# Rooting issue. Tried Heimdall method and can't figure out ODIN



## Lost Ear (Jan 19, 2014)

Hi, everyone. I've decided to take over my wife's stratosphere and I have been struggling to root the phone and flash CWM recovery.

http://rootzwiki.com/topic/7840-kernel-guide-root-your-stratosphere/

I followed this instruction to the t and get stuck on ADB Remount not being allowed. I never get that "!" under the samsung logo from the heimdall flash zImage step. I tried reinstalling the drivers via the zadig.exe as provided by the heimdall package. I even tried the GC1 kernel as linked to in this post without any success.

I want to try http://rootzwiki.com/topic/16030-how-toguiderooting-the-stratosphere-simplified/

but all of the links in OP post is not working at all and I have absolutely no experience with ODIN so I need some guidance with this method of rooting and flashing CWM Recovery.

I am on a win 8.1 laptop. I do not have ready access to any other computer to install linux on or use the older windows version. Am I completely stuck? (as a rule, I do not touch my wife's windows 7 laptop. I may be able to convince her to let me use it for this purpose but I would rather use that as an absolutely very last resort).

thank you.

:EDIT:

found out the issue rather quickly after this post. leaving it up for other people who may be struggling with the same issue.
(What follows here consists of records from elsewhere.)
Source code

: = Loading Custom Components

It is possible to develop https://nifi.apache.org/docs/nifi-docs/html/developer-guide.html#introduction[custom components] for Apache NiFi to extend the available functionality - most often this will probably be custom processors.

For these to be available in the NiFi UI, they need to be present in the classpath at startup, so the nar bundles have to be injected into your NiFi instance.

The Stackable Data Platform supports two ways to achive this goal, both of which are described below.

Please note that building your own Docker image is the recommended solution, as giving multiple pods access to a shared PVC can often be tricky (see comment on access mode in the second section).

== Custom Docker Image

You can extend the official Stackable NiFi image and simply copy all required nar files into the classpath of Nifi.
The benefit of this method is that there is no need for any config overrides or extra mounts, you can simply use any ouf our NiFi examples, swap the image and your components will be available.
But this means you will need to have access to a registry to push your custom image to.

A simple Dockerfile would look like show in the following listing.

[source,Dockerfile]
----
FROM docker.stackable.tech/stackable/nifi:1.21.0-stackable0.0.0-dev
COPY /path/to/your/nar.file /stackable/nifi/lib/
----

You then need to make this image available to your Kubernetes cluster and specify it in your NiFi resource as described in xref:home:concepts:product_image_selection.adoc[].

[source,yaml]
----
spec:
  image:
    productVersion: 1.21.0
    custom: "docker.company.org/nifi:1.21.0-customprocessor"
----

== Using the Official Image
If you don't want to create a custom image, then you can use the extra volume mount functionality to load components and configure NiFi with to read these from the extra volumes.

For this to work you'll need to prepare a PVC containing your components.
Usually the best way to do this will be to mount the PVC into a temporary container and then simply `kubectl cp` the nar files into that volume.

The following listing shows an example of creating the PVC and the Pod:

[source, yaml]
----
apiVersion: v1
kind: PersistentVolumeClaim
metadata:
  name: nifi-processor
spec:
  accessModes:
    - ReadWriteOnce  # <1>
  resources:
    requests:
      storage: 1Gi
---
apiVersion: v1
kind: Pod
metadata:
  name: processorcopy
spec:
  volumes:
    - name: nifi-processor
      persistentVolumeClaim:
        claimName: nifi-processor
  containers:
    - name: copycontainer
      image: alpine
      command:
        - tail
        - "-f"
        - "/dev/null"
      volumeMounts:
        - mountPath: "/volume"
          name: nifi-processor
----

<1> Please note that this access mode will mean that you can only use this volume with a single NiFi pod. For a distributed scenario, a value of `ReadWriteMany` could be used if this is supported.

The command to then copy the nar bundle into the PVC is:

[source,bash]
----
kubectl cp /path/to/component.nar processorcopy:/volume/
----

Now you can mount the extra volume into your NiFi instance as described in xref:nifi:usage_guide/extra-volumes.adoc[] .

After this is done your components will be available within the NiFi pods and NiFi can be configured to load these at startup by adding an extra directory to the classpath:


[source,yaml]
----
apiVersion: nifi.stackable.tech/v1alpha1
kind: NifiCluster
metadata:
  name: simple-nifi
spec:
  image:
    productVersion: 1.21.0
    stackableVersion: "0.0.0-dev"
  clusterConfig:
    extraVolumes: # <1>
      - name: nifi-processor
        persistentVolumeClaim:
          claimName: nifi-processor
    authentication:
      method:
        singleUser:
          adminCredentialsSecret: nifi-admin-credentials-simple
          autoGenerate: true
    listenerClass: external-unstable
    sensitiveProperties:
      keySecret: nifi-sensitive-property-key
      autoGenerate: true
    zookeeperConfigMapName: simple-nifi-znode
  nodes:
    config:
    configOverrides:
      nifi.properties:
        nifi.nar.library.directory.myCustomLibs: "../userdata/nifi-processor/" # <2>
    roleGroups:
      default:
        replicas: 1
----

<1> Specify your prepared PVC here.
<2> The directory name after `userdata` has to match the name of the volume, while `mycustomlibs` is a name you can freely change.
Capitalize "kernel" to "KERNEL" for the command, "heimdall flash --KERNEL root-zImage"

:EDIT2:

Now "adb devices" can't detect the phone. I have USB debugging enabled and it's not making any difference.

:EDIT3:

downloaded the official usb driver from samsung. Just find the stratosphere product page then go to the support page to download the file from them. That fixed the issue in EDIT2 section.

Having issue with the wifi not working now though. So gonna try to flash the different kernel and see if that fix it

:EDIT4:

flashing the GC1 kernel referenced earlier fixed the wifi issue.


----------